-- Saved data entries --
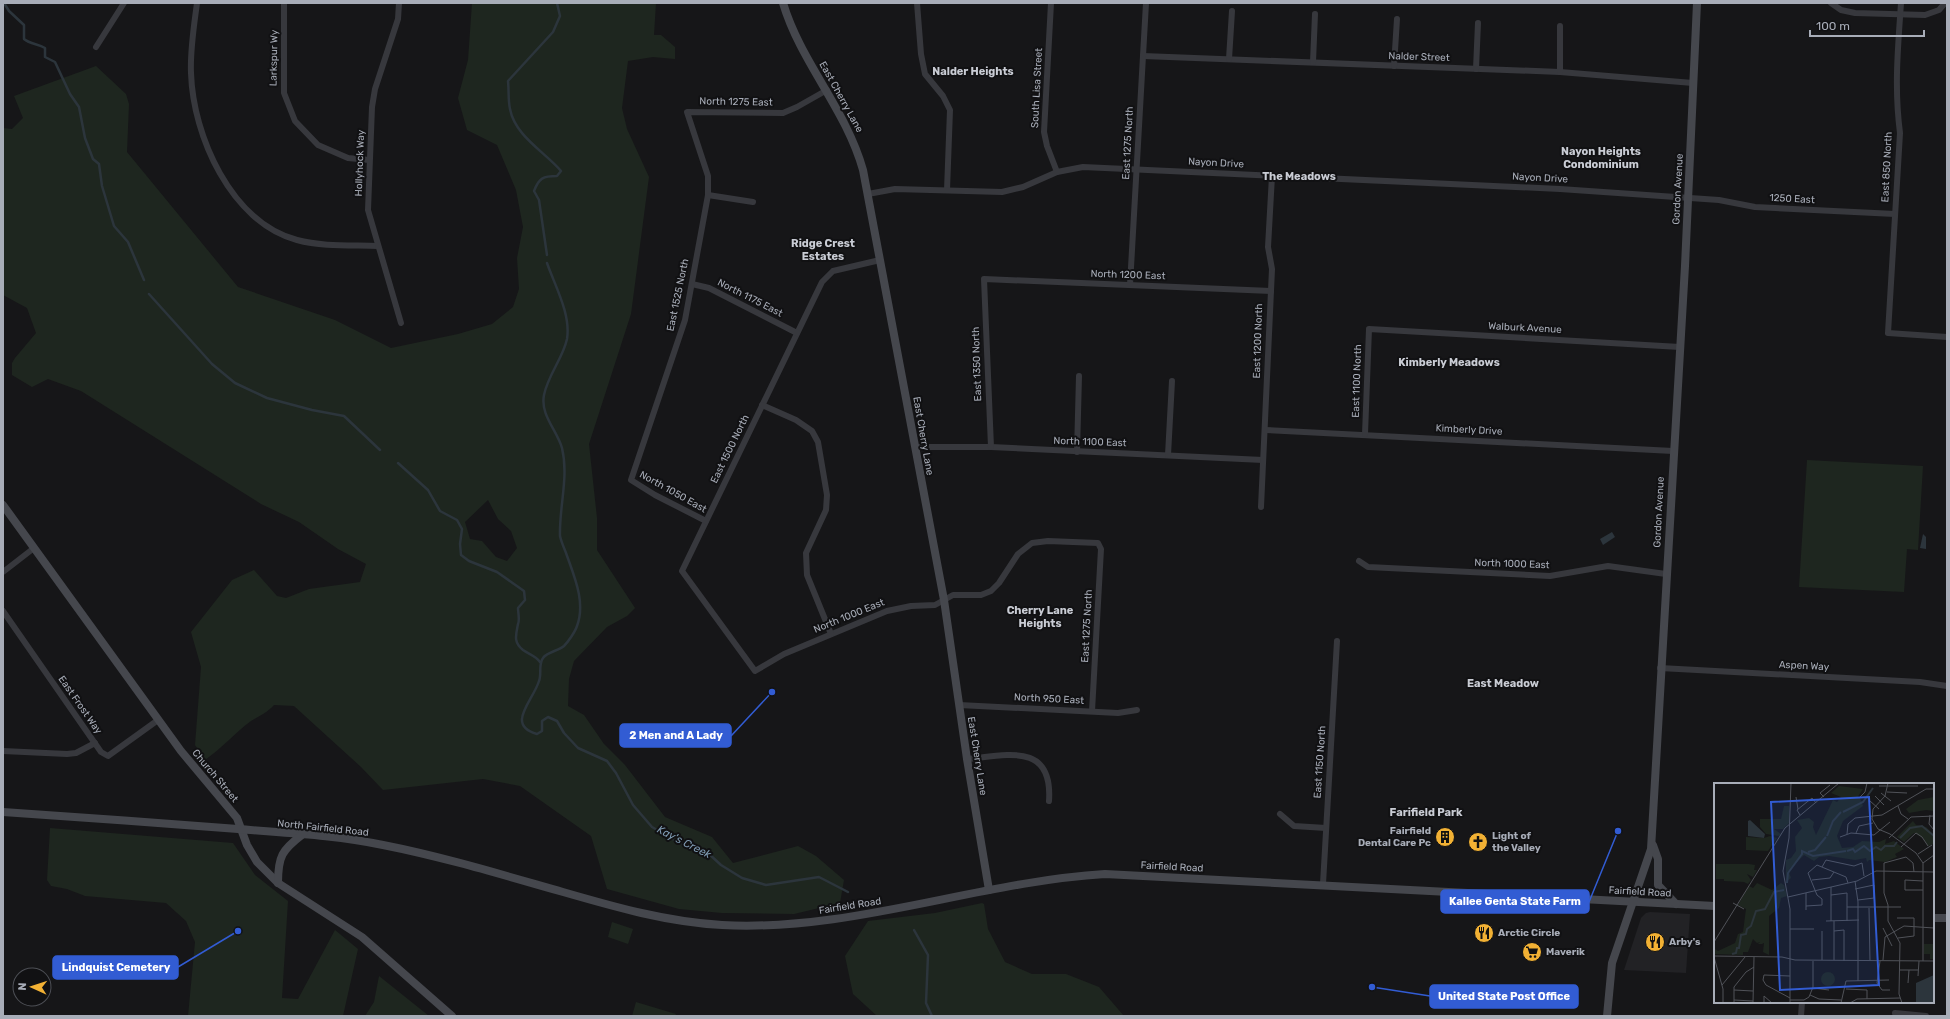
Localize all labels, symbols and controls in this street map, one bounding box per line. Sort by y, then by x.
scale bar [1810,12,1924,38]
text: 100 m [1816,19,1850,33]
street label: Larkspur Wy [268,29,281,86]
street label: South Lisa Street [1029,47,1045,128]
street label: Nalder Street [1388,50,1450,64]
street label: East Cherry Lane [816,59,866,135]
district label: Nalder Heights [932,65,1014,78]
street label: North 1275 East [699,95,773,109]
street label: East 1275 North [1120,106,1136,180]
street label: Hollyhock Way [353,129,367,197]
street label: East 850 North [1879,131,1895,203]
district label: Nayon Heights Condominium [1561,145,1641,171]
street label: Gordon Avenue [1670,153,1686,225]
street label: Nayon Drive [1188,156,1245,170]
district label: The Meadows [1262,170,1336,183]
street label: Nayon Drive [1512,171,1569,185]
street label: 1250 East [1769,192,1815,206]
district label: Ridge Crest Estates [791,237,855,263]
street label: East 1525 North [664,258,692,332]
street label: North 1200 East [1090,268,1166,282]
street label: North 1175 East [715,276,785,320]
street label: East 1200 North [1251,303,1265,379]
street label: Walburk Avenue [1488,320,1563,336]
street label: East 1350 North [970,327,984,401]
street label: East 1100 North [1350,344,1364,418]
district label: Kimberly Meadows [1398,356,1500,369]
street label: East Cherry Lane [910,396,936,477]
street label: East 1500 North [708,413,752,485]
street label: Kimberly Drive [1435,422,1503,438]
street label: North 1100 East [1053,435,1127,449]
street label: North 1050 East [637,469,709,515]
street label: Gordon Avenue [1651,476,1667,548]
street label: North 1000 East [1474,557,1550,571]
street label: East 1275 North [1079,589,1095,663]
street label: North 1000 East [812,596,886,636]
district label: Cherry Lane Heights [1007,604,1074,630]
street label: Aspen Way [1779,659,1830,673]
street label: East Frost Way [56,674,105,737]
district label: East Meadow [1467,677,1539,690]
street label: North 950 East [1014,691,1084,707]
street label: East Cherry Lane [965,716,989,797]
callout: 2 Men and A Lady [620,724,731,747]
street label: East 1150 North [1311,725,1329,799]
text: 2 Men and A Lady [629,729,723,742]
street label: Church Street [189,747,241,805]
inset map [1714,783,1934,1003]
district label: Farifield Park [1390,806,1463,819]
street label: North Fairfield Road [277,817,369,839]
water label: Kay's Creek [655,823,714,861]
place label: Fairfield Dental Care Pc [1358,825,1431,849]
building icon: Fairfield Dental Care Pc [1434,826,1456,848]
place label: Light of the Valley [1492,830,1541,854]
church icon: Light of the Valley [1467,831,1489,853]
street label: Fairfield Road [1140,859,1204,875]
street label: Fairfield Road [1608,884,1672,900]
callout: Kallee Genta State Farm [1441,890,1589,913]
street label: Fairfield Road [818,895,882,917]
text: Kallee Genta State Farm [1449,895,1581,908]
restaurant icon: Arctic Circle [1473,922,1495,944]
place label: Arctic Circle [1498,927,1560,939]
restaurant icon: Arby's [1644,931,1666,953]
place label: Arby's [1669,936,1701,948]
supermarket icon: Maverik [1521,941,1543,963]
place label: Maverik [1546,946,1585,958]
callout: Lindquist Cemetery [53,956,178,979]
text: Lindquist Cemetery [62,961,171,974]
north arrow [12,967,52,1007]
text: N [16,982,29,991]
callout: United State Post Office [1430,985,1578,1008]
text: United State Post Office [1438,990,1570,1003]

...

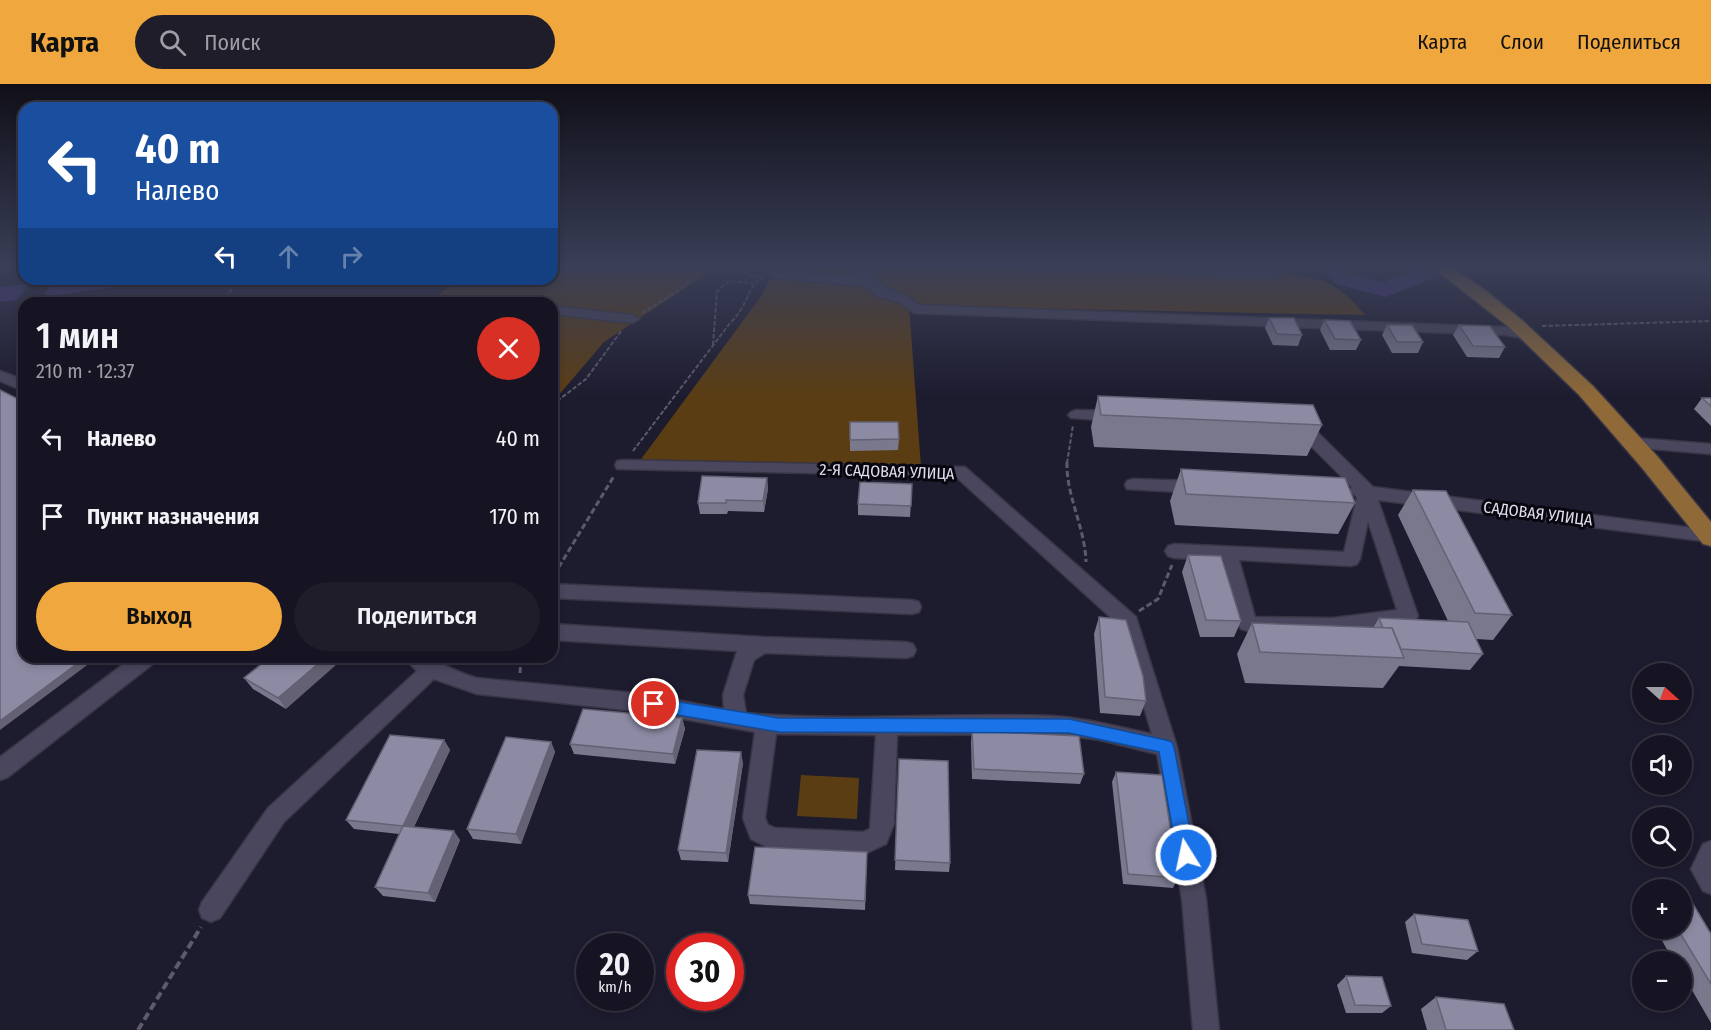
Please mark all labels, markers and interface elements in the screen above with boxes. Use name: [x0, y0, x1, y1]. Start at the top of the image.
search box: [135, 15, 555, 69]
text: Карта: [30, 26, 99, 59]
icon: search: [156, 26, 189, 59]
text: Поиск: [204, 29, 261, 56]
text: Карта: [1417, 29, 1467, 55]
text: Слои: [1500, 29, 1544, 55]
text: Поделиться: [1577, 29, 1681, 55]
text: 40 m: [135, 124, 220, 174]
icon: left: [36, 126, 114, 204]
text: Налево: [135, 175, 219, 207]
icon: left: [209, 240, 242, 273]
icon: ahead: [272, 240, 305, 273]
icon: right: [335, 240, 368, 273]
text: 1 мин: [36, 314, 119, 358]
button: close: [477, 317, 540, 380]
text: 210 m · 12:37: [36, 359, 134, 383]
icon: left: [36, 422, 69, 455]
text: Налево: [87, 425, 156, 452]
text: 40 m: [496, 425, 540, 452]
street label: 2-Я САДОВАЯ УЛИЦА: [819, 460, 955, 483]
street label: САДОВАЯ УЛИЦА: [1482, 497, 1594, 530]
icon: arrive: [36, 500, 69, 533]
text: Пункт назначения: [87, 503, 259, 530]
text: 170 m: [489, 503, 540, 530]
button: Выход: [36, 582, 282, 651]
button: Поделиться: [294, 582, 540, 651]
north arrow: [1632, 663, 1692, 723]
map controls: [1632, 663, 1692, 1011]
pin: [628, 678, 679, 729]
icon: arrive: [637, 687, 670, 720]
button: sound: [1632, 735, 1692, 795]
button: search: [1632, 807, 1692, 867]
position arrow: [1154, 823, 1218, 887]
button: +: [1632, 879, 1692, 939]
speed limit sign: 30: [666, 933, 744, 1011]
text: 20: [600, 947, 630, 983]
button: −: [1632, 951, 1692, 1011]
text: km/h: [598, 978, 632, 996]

-- Assignment --
Read the entries and pick out all lines that include the word "Nalder".

-- Output of the task --
street label: Nalder Street [1388,50,1450,64]
district label: Nalder Heights [932,65,1014,78]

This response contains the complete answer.